+++ Material for the task

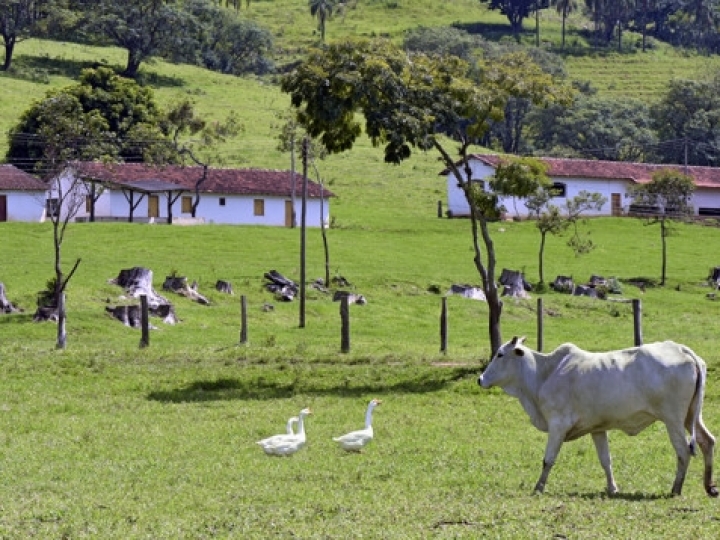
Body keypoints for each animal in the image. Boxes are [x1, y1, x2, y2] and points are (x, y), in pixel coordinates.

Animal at [476, 338, 716, 498]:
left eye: (500, 354)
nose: (480, 379)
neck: (544, 374)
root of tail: (683, 350)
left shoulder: (558, 425)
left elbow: (548, 459)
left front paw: (539, 487)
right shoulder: (597, 429)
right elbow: (606, 461)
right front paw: (613, 488)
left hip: (673, 419)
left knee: (683, 451)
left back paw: (675, 489)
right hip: (691, 416)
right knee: (707, 441)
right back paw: (710, 487)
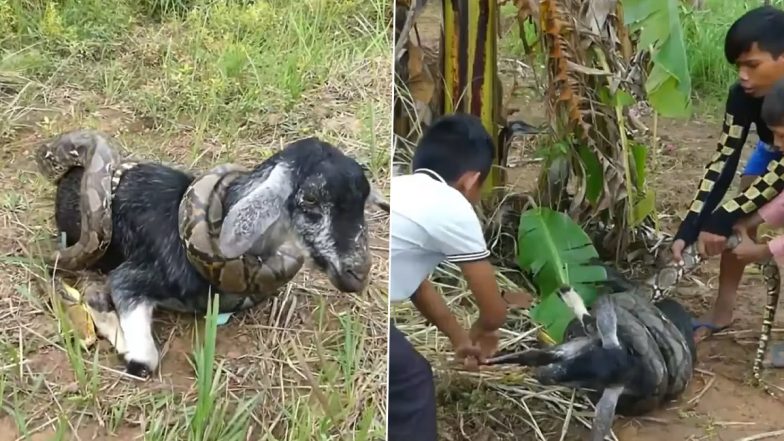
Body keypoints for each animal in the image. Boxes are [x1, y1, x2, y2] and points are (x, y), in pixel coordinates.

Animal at [50, 136, 388, 376]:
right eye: (310, 200)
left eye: (363, 203)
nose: (357, 273)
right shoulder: (132, 277)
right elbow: (145, 359)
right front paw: (114, 332)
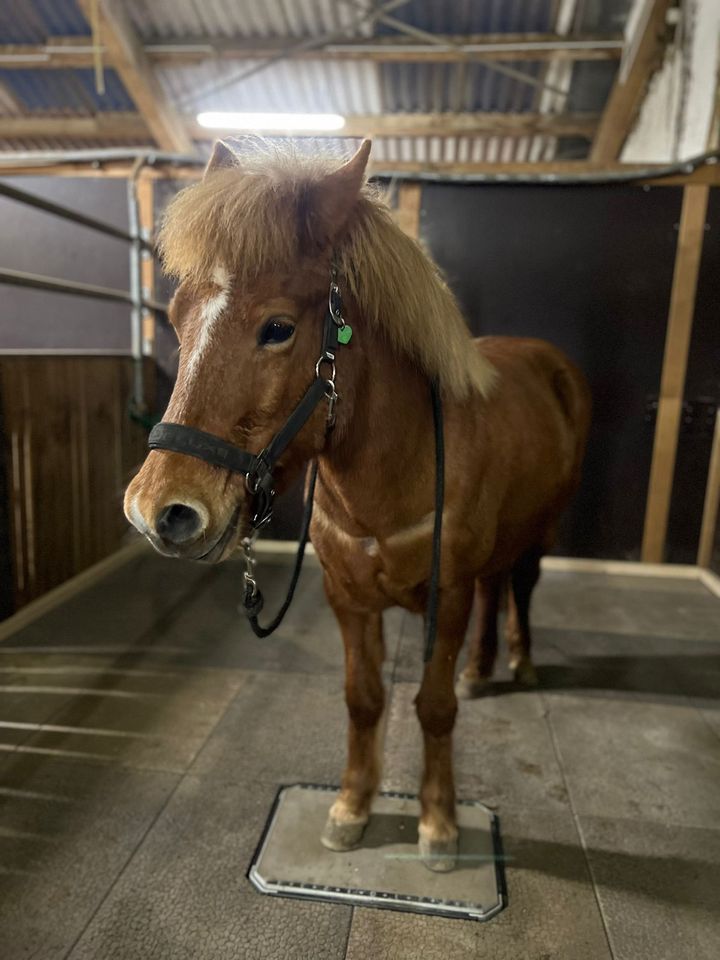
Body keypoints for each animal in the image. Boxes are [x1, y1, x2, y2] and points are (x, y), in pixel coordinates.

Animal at [125, 141, 592, 872]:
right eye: (175, 317)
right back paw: (482, 668)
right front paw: (352, 807)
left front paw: (438, 824)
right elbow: (364, 700)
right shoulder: (347, 598)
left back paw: (517, 661)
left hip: (541, 530)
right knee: (498, 584)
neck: (395, 472)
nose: (159, 510)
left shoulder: (447, 597)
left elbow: (433, 706)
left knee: (519, 584)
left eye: (278, 328)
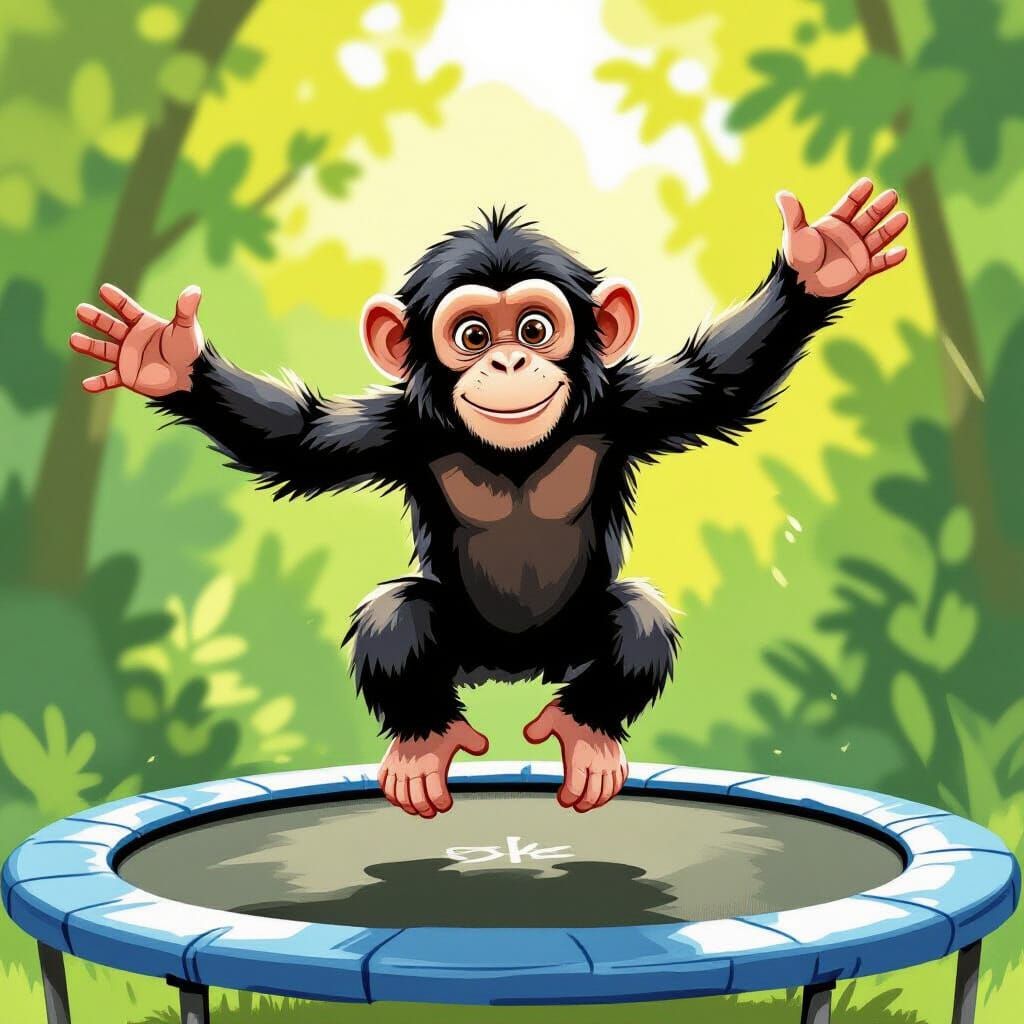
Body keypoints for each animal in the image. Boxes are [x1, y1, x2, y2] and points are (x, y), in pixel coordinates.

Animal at [70, 178, 909, 818]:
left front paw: (823, 262)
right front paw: (162, 357)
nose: (507, 362)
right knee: (396, 615)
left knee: (635, 618)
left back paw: (586, 733)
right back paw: (425, 744)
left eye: (535, 328)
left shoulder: (634, 405)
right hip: (463, 643)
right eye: (472, 335)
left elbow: (721, 382)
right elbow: (297, 442)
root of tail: (512, 668)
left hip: (570, 642)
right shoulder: (394, 429)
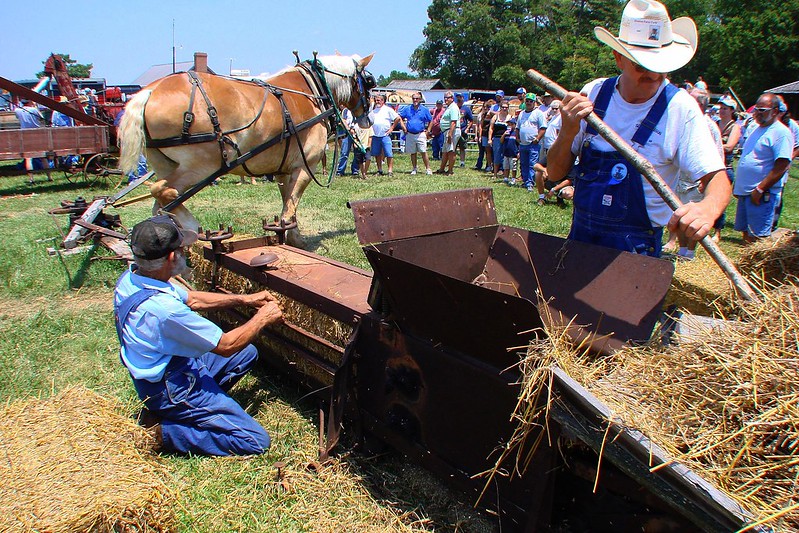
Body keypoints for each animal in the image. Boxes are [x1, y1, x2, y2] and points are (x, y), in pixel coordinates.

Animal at [119, 53, 376, 246]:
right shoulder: (304, 166)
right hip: (201, 165)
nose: (368, 120)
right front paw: (294, 241)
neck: (313, 89)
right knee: (163, 193)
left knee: (160, 205)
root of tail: (149, 91)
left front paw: (291, 236)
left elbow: (287, 205)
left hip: (165, 164)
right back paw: (196, 231)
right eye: (369, 82)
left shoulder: (283, 170)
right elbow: (291, 206)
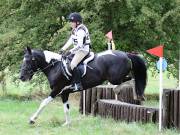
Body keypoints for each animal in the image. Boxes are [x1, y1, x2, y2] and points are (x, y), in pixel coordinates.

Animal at [19, 47, 147, 126]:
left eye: (29, 60)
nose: (22, 77)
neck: (55, 66)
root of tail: (126, 54)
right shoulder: (64, 92)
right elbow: (66, 108)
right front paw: (67, 124)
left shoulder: (56, 90)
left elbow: (43, 103)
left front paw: (32, 120)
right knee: (132, 80)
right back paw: (137, 95)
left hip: (115, 78)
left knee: (129, 80)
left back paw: (123, 91)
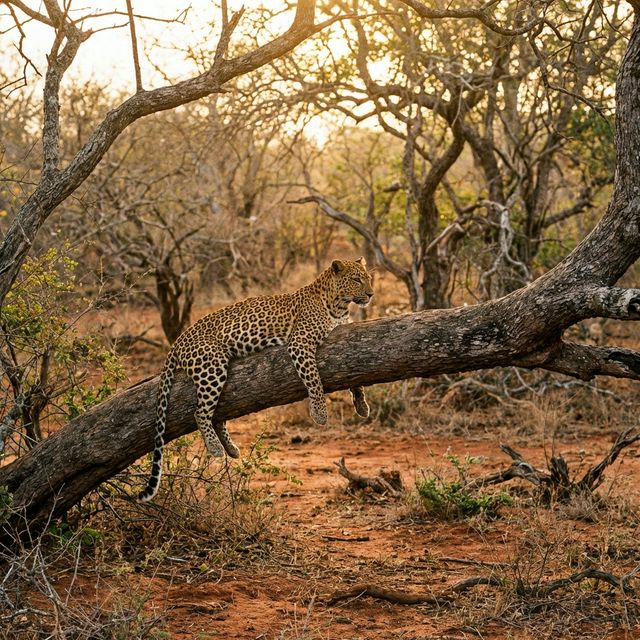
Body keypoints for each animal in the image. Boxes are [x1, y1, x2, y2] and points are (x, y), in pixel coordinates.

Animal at [137, 257, 374, 502]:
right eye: (356, 279)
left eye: (368, 278)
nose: (371, 294)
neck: (338, 306)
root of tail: (179, 339)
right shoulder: (300, 343)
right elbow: (314, 379)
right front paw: (319, 413)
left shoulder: (345, 335)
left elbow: (355, 378)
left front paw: (361, 405)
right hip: (212, 366)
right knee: (200, 412)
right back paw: (215, 448)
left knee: (216, 416)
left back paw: (231, 449)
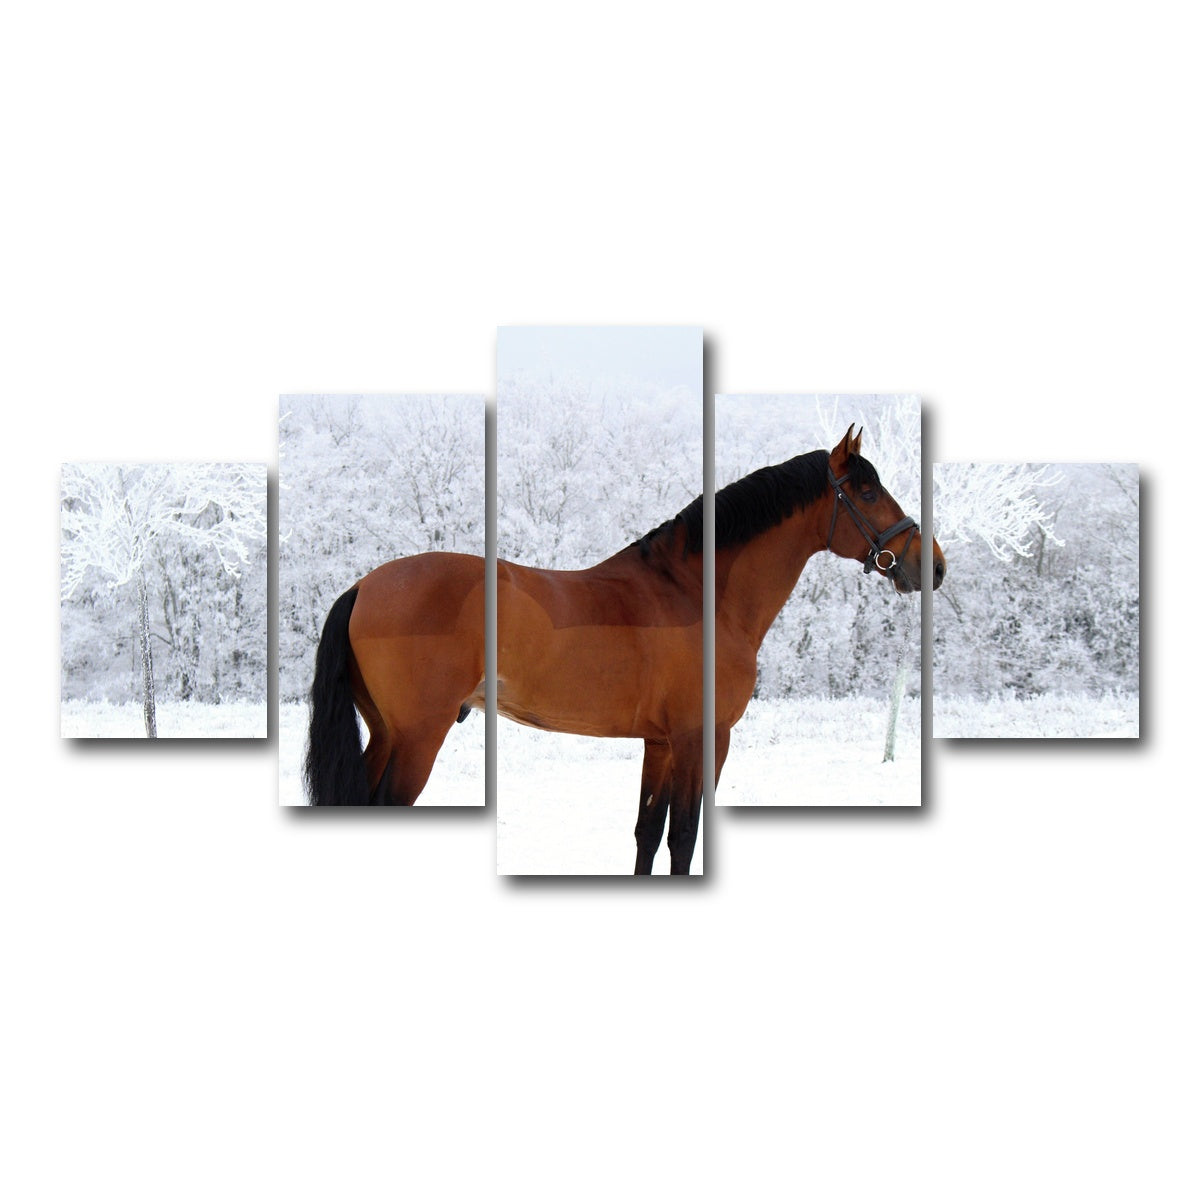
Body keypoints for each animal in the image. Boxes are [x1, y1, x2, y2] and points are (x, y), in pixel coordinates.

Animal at [303, 425, 945, 875]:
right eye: (868, 491)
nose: (931, 565)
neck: (695, 593)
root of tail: (364, 586)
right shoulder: (700, 738)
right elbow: (685, 836)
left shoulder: (659, 744)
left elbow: (649, 833)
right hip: (416, 737)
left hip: (385, 733)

++++++

Copy out every line above without change, dropping the pictures.

Body keypoints for each animal in the image. Boxes are [x1, y1, x2, y2] and points are (x, y), in pixel coordinates.

Animal at [476, 338, 716, 498]:
left eye: (500, 354)
nose: (480, 379)
neck: (544, 374)
root of tail: (683, 350)
left shoulder: (558, 425)
left elbow: (548, 459)
left front paw: (539, 487)
right shoulder: (597, 429)
right elbow: (606, 461)
right front paw: (613, 488)
left hip: (673, 419)
left knee: (683, 451)
left back paw: (675, 489)
right hip: (691, 416)
right knee: (707, 441)
right back paw: (710, 487)
Body keypoints for each animal in the image. Boxes are [x1, y1, x2, y2] and points are (x, y), in pixel coordinates.

Animal at [50, 136, 388, 376]:
right eye: (310, 200)
left eye: (363, 203)
nose: (357, 273)
right shoulder: (132, 277)
right elbow: (145, 359)
right front paw: (114, 332)
Body keypoints for each animal in the image. Boxes are [x1, y1, x2, y2] and points are (x, y), in pixel coordinates.

Animal at [125, 141, 592, 872]:
right eye: (175, 317)
right back paw: (482, 668)
right front paw: (352, 807)
left front paw: (438, 824)
right elbow: (364, 700)
right shoulder: (347, 598)
left back paw: (517, 661)
left hip: (541, 530)
right knee: (498, 584)
neck: (395, 472)
nose: (159, 510)
left shoulder: (447, 597)
left elbow: (433, 706)
left knee: (519, 584)
left eye: (278, 328)
Body keypoints for each animal in the image. Boxes are [x1, y1, x2, y2] and points are (x, y), in pixel coordinates.

Animal at [70, 178, 909, 818]:
left front paw: (823, 262)
right front paw: (162, 357)
nose: (507, 362)
right knee: (396, 615)
left knee: (635, 618)
left back paw: (586, 733)
right back paw: (425, 744)
left eye: (535, 328)
left shoulder: (634, 405)
right hip: (463, 643)
right eye: (472, 335)
left elbow: (721, 382)
right elbow: (297, 442)
root of tail: (512, 668)
left hip: (570, 642)
right shoulder: (394, 429)
Body keypoints for each animal in the image. Boxes are [x1, y1, x2, y2] and points are (x, y), in pixel coordinates.

Animal at [119, 53, 376, 246]:
right shoulder: (304, 166)
right hip: (201, 165)
nose: (368, 120)
right front paw: (294, 241)
neck: (313, 89)
right knee: (163, 193)
left knee: (160, 205)
root of tail: (149, 91)
left front paw: (291, 236)
left elbow: (287, 205)
left hip: (165, 164)
right back paw: (196, 231)
right eye: (369, 82)
left shoulder: (283, 170)
right elbow: (291, 206)
Body keypoints for each animal in the image. Boxes are [x1, y1, x2, y2] and points are (x, y), in pixel coordinates.

Animal at [19, 47, 147, 126]:
left eye: (29, 60)
nose: (22, 77)
neck: (55, 66)
root of tail: (126, 54)
right shoulder: (64, 92)
right elbow: (66, 108)
right front paw: (67, 124)
left shoulder: (56, 90)
left elbow: (43, 103)
left front paw: (32, 120)
right knee: (132, 80)
right back paw: (137, 95)
left hip: (115, 78)
left knee: (129, 80)
left back paw: (123, 91)
Body keypoints for each animal in the image. Boxes are [x1, y1, x2, y2] and points are (x, y), in pixel coordinates.

Animal at [137, 257, 374, 502]:
right eye: (356, 279)
left eye: (368, 278)
nose: (371, 294)
neck: (338, 306)
root of tail: (179, 339)
right shoulder: (300, 343)
right elbow: (314, 379)
right front paw: (319, 413)
left shoulder: (345, 335)
left elbow: (355, 378)
left front paw: (361, 405)
right hip: (212, 366)
right knee: (200, 412)
right back paw: (215, 448)
left knee: (216, 416)
left back paw: (231, 449)
Body keypoints for each animal in the image. Boxes are [x1, y1, x2, y2] and points are (x, y), in pixel coordinates.

Animal at [303, 425, 945, 875]:
right eye: (868, 491)
nose: (931, 565)
neck: (695, 593)
root of tail: (364, 586)
right shoulder: (700, 738)
right elbow: (685, 836)
left shoulder: (659, 744)
left elbow: (649, 833)
right hip: (416, 737)
left hip: (385, 733)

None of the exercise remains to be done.